START EXERCISE MATERIALS
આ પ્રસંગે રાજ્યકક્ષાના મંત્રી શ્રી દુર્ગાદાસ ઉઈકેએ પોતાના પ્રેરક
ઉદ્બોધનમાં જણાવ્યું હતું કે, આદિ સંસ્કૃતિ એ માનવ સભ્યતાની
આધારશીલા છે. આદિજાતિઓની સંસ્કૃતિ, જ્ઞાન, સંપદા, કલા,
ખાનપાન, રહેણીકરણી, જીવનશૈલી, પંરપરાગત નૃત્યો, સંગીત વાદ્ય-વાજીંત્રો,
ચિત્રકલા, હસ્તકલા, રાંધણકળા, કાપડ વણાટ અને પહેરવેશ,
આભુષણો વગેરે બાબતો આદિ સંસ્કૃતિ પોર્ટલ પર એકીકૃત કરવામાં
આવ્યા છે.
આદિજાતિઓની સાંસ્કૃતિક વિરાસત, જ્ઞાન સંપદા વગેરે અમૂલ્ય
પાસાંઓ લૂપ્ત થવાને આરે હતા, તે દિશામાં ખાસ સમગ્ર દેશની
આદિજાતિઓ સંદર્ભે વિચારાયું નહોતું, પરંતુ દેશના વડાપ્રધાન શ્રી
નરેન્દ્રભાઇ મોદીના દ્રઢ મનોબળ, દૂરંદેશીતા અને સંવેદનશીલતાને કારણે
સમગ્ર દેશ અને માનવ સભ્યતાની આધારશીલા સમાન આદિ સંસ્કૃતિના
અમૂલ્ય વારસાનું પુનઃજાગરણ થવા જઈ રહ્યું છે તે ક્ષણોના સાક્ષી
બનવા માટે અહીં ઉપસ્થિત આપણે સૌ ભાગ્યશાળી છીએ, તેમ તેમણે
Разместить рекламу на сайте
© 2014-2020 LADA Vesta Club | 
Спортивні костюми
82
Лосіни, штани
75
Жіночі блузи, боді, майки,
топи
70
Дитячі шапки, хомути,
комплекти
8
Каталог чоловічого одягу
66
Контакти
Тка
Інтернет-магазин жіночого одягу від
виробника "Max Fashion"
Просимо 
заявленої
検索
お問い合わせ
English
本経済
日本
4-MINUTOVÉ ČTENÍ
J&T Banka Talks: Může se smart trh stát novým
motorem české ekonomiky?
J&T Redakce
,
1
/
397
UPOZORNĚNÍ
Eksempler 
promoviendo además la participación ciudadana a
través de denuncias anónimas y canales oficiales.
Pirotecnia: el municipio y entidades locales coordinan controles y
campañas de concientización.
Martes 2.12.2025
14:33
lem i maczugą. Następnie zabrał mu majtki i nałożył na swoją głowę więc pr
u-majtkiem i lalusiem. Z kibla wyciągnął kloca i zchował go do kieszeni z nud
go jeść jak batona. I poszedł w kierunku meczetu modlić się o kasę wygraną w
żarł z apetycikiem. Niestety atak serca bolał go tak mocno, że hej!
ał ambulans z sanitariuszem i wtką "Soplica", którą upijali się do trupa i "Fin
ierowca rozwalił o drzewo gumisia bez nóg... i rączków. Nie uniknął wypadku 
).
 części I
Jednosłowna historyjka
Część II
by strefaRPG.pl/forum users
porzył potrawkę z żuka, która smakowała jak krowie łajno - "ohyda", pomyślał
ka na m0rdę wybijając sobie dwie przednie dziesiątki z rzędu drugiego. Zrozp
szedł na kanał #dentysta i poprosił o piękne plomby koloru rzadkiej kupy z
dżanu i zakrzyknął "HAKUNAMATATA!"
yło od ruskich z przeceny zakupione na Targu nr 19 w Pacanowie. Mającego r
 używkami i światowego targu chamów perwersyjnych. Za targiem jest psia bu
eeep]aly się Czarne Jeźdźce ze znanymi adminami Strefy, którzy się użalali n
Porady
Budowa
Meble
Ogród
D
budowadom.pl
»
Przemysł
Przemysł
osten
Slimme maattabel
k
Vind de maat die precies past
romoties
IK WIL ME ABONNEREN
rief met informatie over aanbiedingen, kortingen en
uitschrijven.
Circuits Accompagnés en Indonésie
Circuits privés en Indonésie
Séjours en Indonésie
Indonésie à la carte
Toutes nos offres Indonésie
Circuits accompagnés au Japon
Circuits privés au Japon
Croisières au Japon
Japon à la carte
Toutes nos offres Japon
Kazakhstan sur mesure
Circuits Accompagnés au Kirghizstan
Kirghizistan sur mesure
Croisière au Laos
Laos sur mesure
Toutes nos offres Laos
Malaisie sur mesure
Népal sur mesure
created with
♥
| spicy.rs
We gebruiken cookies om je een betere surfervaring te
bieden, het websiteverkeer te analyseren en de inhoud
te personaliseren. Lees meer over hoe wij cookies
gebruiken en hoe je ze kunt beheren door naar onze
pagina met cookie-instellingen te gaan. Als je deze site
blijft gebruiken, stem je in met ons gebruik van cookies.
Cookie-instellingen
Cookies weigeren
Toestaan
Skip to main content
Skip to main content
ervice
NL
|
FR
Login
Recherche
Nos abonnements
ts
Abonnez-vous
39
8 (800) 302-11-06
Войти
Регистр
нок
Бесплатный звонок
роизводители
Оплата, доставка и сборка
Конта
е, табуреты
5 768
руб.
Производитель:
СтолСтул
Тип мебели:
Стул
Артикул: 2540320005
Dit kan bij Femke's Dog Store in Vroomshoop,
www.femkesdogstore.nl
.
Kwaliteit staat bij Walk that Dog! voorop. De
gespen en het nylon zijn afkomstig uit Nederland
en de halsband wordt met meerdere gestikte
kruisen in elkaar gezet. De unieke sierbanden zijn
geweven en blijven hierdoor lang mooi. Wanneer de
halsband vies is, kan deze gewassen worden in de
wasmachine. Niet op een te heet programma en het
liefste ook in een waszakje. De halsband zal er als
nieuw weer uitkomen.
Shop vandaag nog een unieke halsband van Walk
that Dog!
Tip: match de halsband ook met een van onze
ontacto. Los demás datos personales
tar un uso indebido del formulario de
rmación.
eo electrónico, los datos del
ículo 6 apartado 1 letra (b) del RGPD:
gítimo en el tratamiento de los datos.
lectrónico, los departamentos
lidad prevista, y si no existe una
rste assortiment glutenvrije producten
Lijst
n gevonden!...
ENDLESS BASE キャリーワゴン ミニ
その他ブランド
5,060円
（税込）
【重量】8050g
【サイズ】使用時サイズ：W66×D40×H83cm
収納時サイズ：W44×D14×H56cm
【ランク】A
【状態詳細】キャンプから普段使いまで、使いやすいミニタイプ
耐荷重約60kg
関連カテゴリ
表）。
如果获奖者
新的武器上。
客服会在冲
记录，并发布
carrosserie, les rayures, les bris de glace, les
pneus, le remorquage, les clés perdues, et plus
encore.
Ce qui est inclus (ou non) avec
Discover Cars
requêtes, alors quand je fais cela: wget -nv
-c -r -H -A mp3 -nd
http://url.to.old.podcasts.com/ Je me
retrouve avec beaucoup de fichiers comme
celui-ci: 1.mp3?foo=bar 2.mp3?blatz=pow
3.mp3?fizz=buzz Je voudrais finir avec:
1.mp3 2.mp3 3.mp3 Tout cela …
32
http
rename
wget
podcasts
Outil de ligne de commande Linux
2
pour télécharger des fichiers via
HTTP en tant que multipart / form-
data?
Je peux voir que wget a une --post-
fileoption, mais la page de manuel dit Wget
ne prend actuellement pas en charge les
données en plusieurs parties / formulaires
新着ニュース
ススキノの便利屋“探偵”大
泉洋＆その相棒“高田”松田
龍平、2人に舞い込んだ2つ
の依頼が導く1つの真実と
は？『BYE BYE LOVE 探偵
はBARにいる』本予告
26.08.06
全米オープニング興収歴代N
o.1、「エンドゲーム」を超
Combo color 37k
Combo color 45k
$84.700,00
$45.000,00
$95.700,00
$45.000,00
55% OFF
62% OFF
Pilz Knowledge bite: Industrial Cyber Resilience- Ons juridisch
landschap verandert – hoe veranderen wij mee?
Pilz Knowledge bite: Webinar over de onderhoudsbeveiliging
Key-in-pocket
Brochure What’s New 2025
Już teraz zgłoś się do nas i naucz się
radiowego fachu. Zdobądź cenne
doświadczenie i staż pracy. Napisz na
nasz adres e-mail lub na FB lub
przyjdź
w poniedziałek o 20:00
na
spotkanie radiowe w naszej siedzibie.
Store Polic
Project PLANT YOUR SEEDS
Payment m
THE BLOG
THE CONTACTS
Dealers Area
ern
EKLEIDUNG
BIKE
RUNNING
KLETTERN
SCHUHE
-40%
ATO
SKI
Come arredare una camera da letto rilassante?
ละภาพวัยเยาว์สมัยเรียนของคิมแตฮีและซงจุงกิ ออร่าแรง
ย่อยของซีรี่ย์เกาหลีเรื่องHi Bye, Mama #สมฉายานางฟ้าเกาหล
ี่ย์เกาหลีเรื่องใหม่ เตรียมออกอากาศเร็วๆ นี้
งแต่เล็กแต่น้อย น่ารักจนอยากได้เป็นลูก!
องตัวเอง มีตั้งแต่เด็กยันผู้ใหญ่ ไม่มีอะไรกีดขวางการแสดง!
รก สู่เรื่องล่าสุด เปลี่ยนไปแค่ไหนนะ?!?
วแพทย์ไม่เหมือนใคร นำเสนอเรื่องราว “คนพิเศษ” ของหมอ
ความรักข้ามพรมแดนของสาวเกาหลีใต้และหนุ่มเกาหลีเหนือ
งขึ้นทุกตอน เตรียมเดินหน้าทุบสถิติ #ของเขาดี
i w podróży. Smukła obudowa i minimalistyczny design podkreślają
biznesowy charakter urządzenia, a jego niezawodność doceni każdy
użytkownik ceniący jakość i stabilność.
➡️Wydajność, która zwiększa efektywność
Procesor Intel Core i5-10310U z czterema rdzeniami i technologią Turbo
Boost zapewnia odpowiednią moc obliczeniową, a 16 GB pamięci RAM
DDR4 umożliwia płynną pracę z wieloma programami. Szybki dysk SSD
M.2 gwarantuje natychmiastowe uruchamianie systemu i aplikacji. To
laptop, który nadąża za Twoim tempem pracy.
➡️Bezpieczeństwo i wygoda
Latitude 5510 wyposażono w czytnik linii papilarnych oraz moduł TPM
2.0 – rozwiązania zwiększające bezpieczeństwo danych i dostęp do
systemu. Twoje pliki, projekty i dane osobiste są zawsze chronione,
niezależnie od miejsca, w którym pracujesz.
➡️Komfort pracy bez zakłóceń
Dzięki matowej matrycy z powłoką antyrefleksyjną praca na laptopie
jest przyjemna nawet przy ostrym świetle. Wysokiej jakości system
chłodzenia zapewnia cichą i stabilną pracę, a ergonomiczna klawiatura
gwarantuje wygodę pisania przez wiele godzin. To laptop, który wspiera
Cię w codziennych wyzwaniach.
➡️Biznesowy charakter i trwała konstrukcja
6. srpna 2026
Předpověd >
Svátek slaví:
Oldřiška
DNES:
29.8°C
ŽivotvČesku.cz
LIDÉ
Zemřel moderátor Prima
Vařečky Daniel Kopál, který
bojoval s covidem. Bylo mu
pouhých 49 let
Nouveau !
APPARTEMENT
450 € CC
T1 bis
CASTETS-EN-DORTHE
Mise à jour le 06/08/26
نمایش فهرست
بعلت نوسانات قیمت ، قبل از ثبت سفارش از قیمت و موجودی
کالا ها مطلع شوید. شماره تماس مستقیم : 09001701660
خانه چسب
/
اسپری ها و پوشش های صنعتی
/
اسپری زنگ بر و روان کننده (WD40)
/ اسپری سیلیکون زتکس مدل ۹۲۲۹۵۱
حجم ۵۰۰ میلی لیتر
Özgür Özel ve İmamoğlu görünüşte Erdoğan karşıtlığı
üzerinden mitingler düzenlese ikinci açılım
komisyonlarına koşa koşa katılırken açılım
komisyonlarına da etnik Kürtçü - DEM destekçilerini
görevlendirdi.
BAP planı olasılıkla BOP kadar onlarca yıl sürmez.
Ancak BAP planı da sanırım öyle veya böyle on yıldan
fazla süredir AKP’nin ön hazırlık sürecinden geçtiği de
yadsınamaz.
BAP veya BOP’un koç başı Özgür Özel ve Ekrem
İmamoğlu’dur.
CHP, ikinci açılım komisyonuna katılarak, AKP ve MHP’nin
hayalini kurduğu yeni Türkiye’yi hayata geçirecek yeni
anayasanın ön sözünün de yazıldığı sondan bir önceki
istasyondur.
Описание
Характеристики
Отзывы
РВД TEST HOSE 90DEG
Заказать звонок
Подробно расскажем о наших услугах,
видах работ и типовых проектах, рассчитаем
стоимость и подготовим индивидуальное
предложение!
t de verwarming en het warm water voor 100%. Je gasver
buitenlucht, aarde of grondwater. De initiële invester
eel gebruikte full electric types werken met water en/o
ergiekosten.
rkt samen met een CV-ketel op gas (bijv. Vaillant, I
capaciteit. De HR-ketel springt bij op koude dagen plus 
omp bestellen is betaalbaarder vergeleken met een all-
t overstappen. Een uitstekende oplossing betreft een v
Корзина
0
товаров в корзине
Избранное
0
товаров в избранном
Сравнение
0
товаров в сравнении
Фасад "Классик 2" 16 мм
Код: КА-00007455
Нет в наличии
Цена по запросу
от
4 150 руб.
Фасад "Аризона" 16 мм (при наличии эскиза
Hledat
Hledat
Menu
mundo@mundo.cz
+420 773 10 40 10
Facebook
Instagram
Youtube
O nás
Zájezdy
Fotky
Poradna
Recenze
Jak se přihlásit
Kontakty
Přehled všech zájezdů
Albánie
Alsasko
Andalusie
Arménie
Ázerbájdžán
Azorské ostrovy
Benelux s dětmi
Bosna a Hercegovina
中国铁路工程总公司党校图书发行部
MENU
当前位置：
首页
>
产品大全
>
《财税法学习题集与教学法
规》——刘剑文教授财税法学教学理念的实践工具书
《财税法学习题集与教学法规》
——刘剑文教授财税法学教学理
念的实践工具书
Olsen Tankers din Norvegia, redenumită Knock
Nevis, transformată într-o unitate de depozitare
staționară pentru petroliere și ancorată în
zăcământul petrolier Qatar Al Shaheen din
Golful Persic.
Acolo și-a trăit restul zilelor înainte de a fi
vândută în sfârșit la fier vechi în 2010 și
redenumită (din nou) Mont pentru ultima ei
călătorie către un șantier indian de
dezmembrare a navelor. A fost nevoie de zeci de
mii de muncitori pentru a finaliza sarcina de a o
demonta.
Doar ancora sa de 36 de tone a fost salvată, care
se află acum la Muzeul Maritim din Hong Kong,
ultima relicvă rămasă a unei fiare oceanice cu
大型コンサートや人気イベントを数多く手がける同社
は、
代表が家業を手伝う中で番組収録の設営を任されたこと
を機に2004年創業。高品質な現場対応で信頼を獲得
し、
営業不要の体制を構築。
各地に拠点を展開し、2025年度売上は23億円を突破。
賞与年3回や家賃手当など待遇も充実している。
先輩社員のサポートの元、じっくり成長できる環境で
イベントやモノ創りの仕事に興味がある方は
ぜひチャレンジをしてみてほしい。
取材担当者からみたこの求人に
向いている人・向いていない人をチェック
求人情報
END EXERCISE MATERIALS
● PROBLEM STATEMENT
Reproduce the entries from their first line up to and including the line that contains "żarł z apetycikiem.".

● RESULT FOR THIS TASK
આ પ્રસંગે રાજ્યકક્ષાના મંત્રી શ્રી દુર્ગાદાસ ઉઈકેએ પોતાના પ્રેરક
ઉદ્બોધનમાં જણાવ્યું હતું કે, આદિ સંસ્કૃતિ એ માનવ સભ્યતાની
આધારશીલા છે. આદિજાતિઓની સંસ્કૃતિ, જ્ઞાન, સંપદા, કલા,
ખાનપાન, રહેણીકરણી, જીવનશૈલી, પંરપરાગત નૃત્યો, સંગીત વાદ્ય-વાજીંત્રો,
ચિત્રકલા, હસ્તકલા, રાંધણકળા, કાપડ વણાટ અને પહેરવેશ,
આભુષણો વગેરે બાબતો આદિ સંસ્કૃતિ પોર્ટલ પર એકીકૃત કરવામાં
આવ્યા છે.
આદિજાતિઓની સાંસ્કૃતિક વિરાસત, જ્ઞાન સંપદા વગેરે અમૂલ્ય
પાસાંઓ લૂપ્ત થવાને આરે હતા, તે દિશામાં ખાસ સમગ્ર દેશની
આદિજાતિઓ સંદર્ભે વિચારાયું નહોતું, પરંતુ દેશના વડાપ્રધાન શ્રી
નરેન્દ્રભાઇ મોદીના દ્રઢ મનોબળ, દૂરંદેશીતા અને સંવેદનશીલતાને કારણે
સમગ્ર દેશ અને માનવ સભ્યતાની આધારશીલા સમાન આદિ સંસ્કૃતિના
અમૂલ્ય વારસાનું પુનઃજાગરણ થવા જઈ રહ્યું છે તે ક્ષણોના સાક્ષી
બનવા માટે અહીં ઉપસ્થિત આપણે સૌ ભાગ્યશાળી છીએ, તેમ તેમણે
Разместить рекламу на сайте
© 2014-2020 LADA Vesta Club | 
Спортивні костюми
82
Лосіни, штани
75
Жіночі блузи, боді, майки,
топи
70
Дитячі шапки, хомути,
комплекти
8
Каталог чоловічого одягу
66
Контакти
Тка
Інтернет-магазин жіночого одягу від
виробника "Max Fashion"
Просимо 
заявленої
検索
お問い合わせ
English
本経済
日本
4-MINUTOVÉ ČTENÍ
J&T Banka Talks: Může se smart trh stát novým
motorem české ekonomiky?
J&T Redakce
,
1
/
397
UPOZORNĚNÍ
Eksempler 
promoviendo además la participación ciudadana a
través de denuncias anónimas y canales oficiales.
Pirotecnia: el municipio y entidades locales coordinan controles y
campañas de concientización.
Martes 2.12.2025
14:33
lem i maczugą. Następnie zabrał mu majtki i nałożył na swoją głowę więc pr
u-majtkiem i lalusiem. Z kibla wyciągnął kloca i zchował go do kieszeni z nud
go jeść jak batona. I poszedł w kierunku meczetu modlić się o kasę wygraną w
żarł z apetycikiem. Niestety atak serca bolał go tak mocno, że hej!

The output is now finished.